Saved entries:
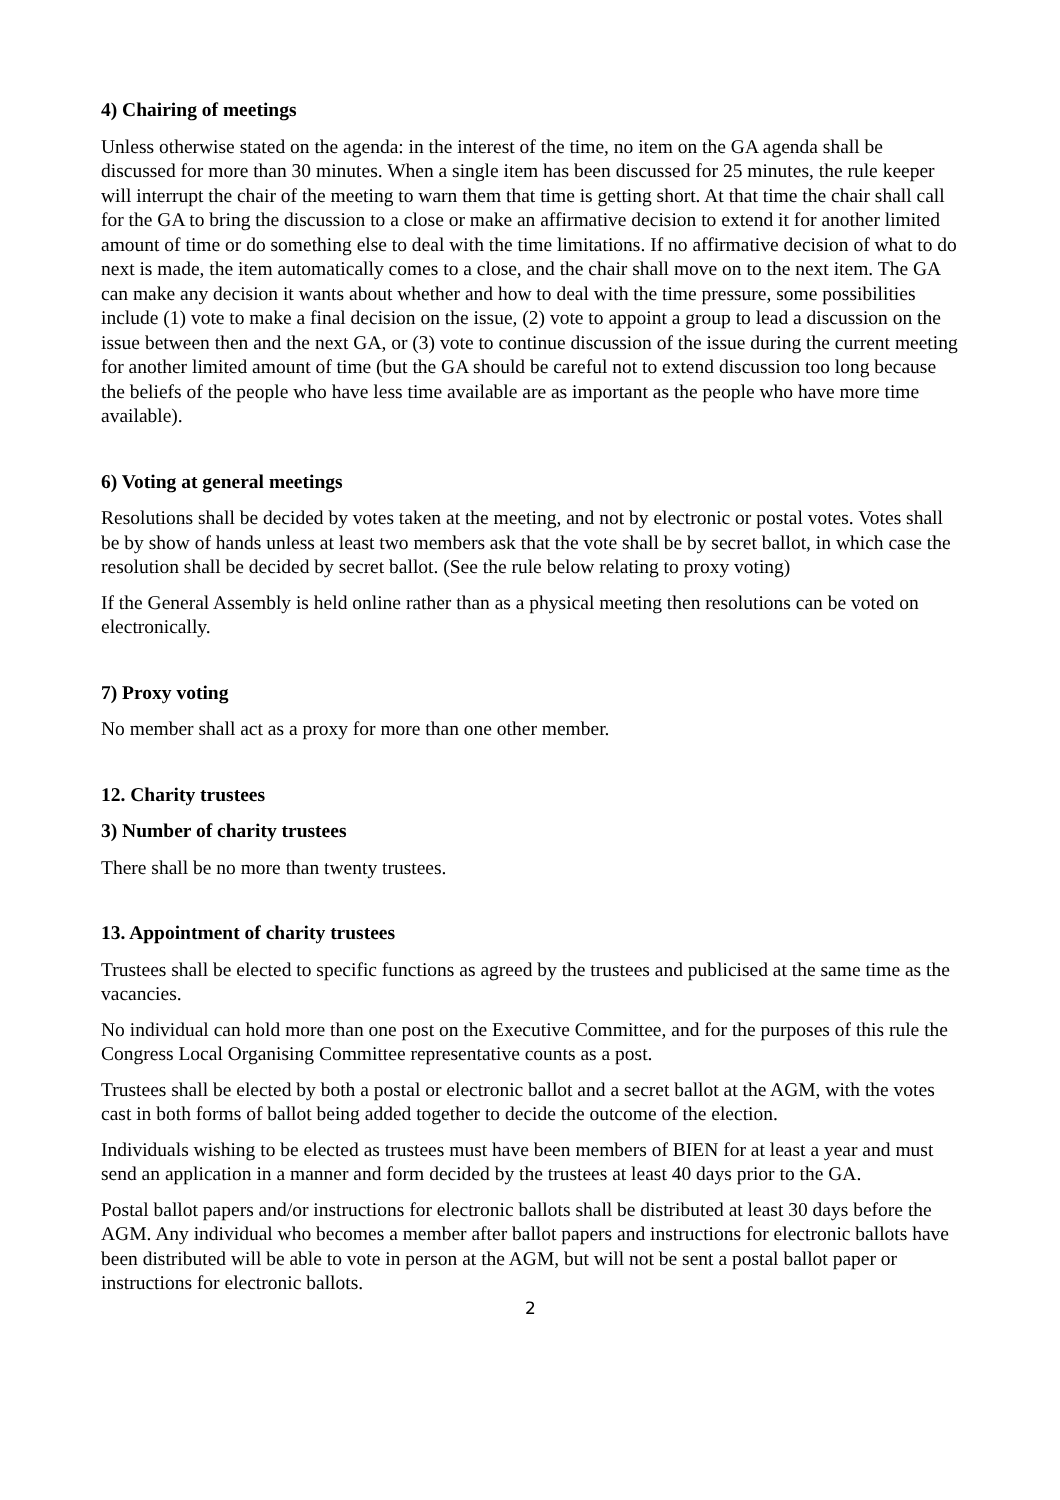4) Chairing of meetings
Unless otherwise stated on the agenda: in the interest of the time, no item on the GA agenda shall be discussed for more than 30 minutes. When a single item has been discussed for 25 minutes, the rule keeper will interrupt the chair of the meeting to warn them that time is getting short. At that time the chair shall call for the GA to bring the discussion to a close or make an affirmative decision to extend it for another limited amount of time or do something else to deal with the time limitations. If no affirmative decision of what to do next is made, the item automatically comes to a close, and the chair shall move on to the next item. The GA can make any decision it wants about whether and how to deal with the time pressure, some possibilities include (1) vote to make a final decision on the issue, (2) vote to appoint a group to lead a discussion on the issue between then and the next GA, or (3) vote to continue discussion of the issue during the current meeting for another limited amount of time (but the GA should be careful not to extend discussion too long because the beliefs of the people who have less time available are as important as the people who have more time available).
6) Voting at general meetings
Resolutions shall be decided by votes taken at the meeting, and not by electronic or postal votes. Votes shall be by show of hands unless at least two members ask that the vote shall be by secret ballot, in which case the resolution shall be decided by secret ballot. (See the rule below relating to proxy voting)
If the General Assembly is held online rather than as a physical meeting then resolutions can be voted on electronically.
7) Proxy voting
No member shall act as a proxy for more than one other member.
12. Charity trustees
3) Number of charity trustees
There shall be no more than twenty trustees.
13. Appointment of charity trustees
Trustees shall be elected to specific functions as agreed by the trustees and publicised at the same time as the vacancies.
No individual can hold more than one post on the Executive Committee, and for the purposes of this rule the Congress Local Organising Committee representative counts as a post.
Trustees shall be elected by both a postal or electronic ballot and a secret ballot at the AGM, with the votes cast in both forms of ballot being added together to decide the outcome of the election.
Individuals wishing to be elected as trustees must have been members of BIEN for at least a year and must send an application in a manner and form decided by the trustees at least 40 days prior to the GA.
Postal ballot papers and/or instructions for electronic ballots shall be distributed at least 30 days before the AGM. Any individual who becomes a member after ballot papers and instructions for electronic ballots have been distributed will be able to vote in person at the AGM, but will not be sent a postal ballot paper or instructions for electronic ballots.
2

Work request:
Reproduce, exactly as they stand in the data above, the lines from the one that holds "13. Appointment of charity trustees" to the one that holds "Trustees shall be elected by", inclusive.

Written reply:
13. Appointment of charity trustees
Trustees shall be elected to specific functions as agreed by the trustees and publicised at the same time as the vacancies.
No individual can hold more than one post on the Executive Committee, and for the purposes of this rule the Congress Local Organising Committee representative counts as a post.
Trustees shall be elected by both a postal or electronic ballot and a secret ballot at the AGM, with the votes cast in both forms of ballot being added together to decide the outcome of the election.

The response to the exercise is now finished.